**SOURCE MATERIAL**
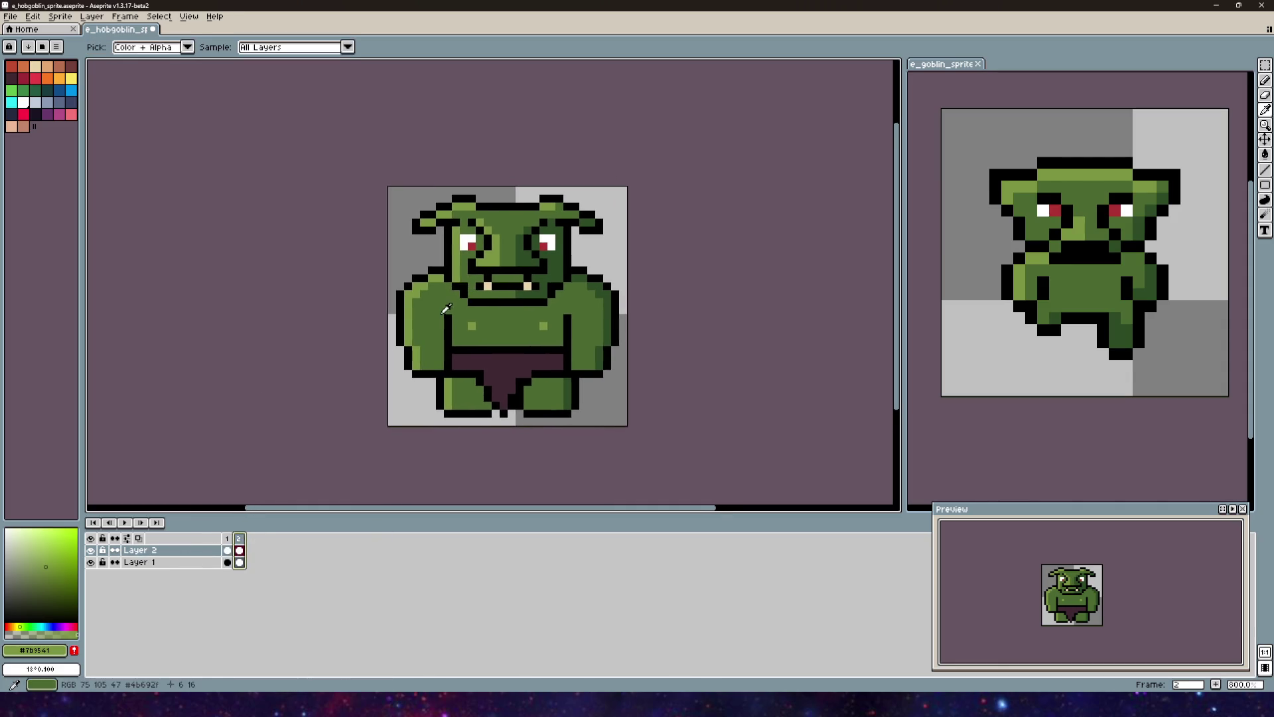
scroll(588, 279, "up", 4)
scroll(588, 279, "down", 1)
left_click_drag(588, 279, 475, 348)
==
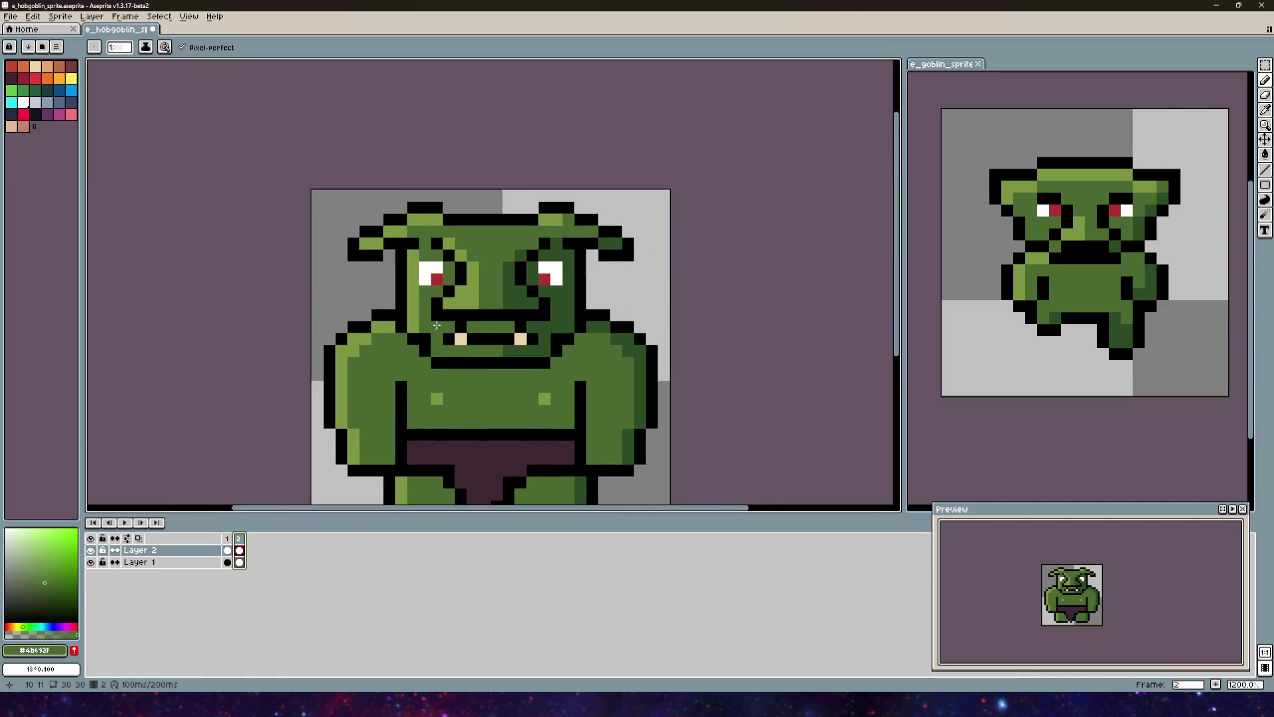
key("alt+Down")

**DIRECTIONS FOR THIS TASK**
Would you copy every line of the entries that includes the word "scroll"?

**ANSWER SECTION**
scroll(588, 279, "up", 4)
scroll(588, 279, "down", 1)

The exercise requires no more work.